More

vtuulos · 2025-07-17T17:22:59 1752772979

If you are ok with executing your SFN steps on AWS Batch, Metaflow should do the job well. It's pretty inhuman to interact with SFN directly.

One feature that's in our roadmap is the ability to define DAG fully programmatically, maybe through configs, so you will be able to have a custom representation -> SFN JSON, just using Metaflow as a compiler

vtuulos · 2025-07-17T17:17:41 1752772661

Stay tuned! We have some cool new features coming soon to support agentic workloads (teaser: https://github.com/Netflix/metaflow/pull/2473)

If you are curious, join the Metaflow Slack at http://slack.outerbounds.co and start a thread on #ask-metaflow

vtuulos · 2025-07-17T11:25:41 1752751541

Metaflow was started to address the needs of ML/AI projects whereas Airflow and Dagster started in data engineering.

Consequently, a major part of Metaflow focuses on facilitating easy and efficient access to (large scale) compute - including dependency management - and local experimentation, which is out of scope for Airflow and Dagster.

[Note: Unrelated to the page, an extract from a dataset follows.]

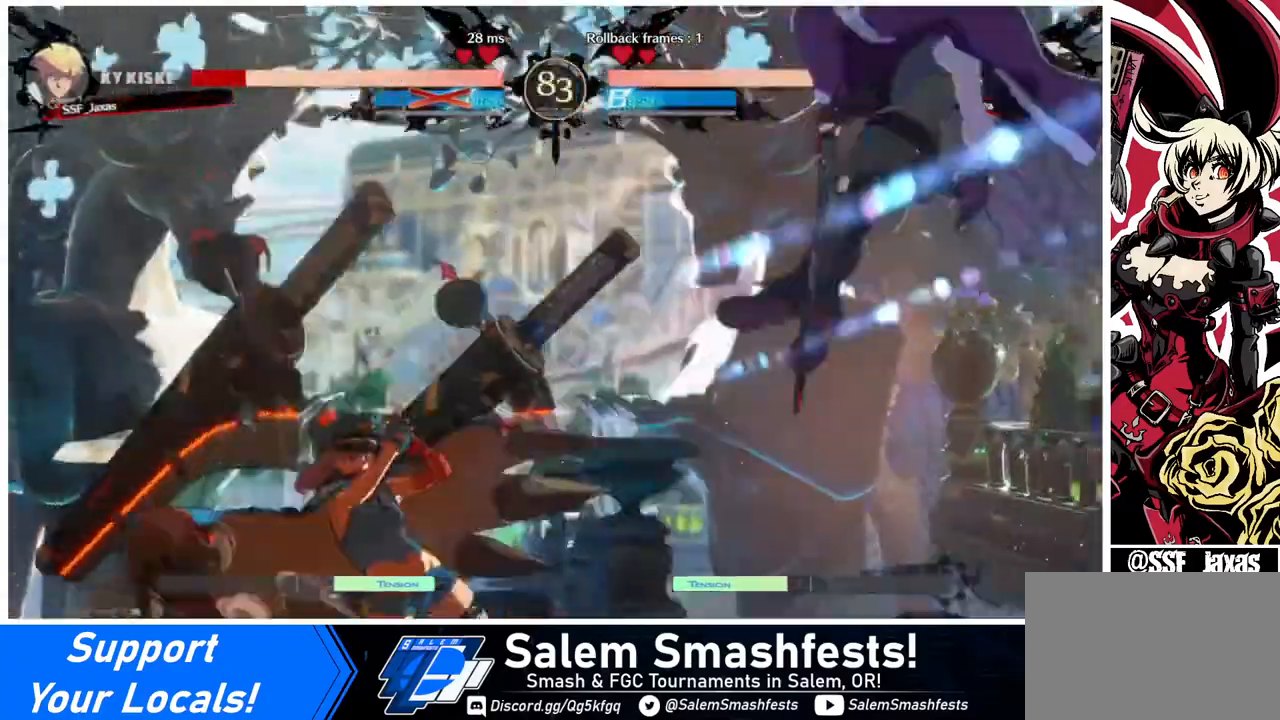
{"buttons": [], "events": []}
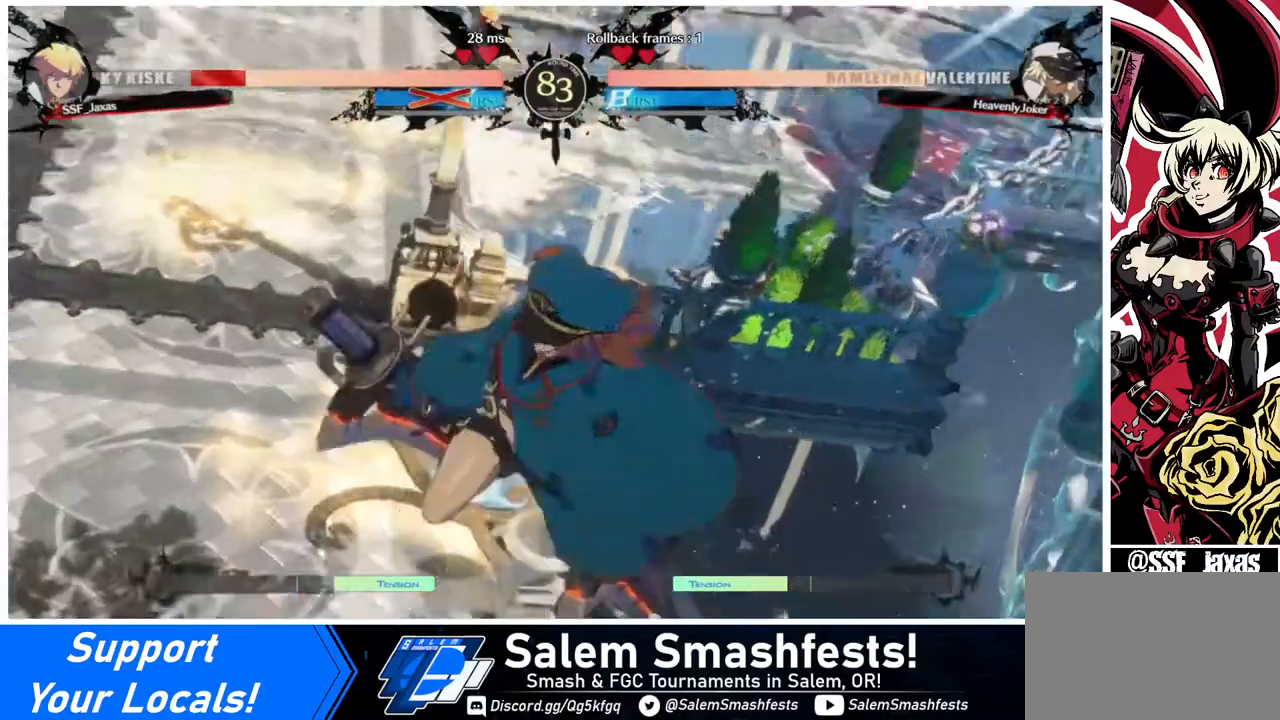
{"buttons": [], "events": []}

Metaflow has basic support for dbt and companies use it increasingly to power data engineering as AI is eating the world, but if you just need an orchestrator for ETL pipelines, Dagster is a great choice

If you are curious to hear how companies navigate the question of Airflow vs Metaflow, see e.g this recent talk by Flexport https://youtu.be/e92eXfvaxU0

vtuulos · 2025-07-17T09:16:48 1752743808

I don't know if it's a coincidence but we just released a major new feature in Metaflow a few days ago - composing flows with custom decorators: https://docs.metaflow.org/metaflow/composing-flows/introduct...

A big deal is that they get packaged automatically for remote execution. And you can attach them on the command line without touching code, which makes it easy to build pipelines with pluggable functionality - think e.g. switching an LLM provider on the fly.

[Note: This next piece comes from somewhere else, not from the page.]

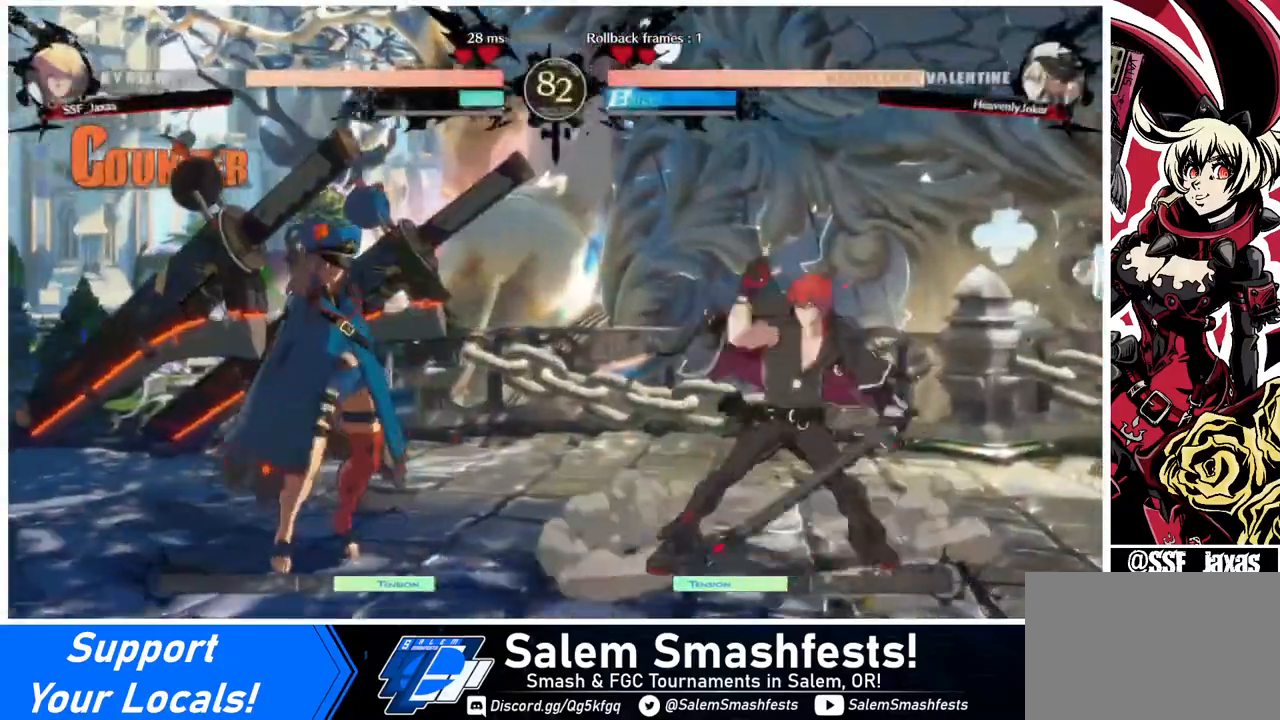
{"buttons": ["DPAD_RIGHT"], "events": [[80, "DPAD_DOWN", "up"]]}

If you haven't looked into Metaflow recently, configuration management is another big feature that was contributed by the team at Netflix: https://netflixtechblog.com/introducing-configurable-metaflo...

Many folks love the new native support for uv too: https://docs.metaflow.org/scaling/dependencies/uv

I'm happy to answer any questions here

theOGognf · 2025-07-17T12:33:58 1752755638

Is it common to see Metaflow used alongside MLflow if a team wants to track experiment data?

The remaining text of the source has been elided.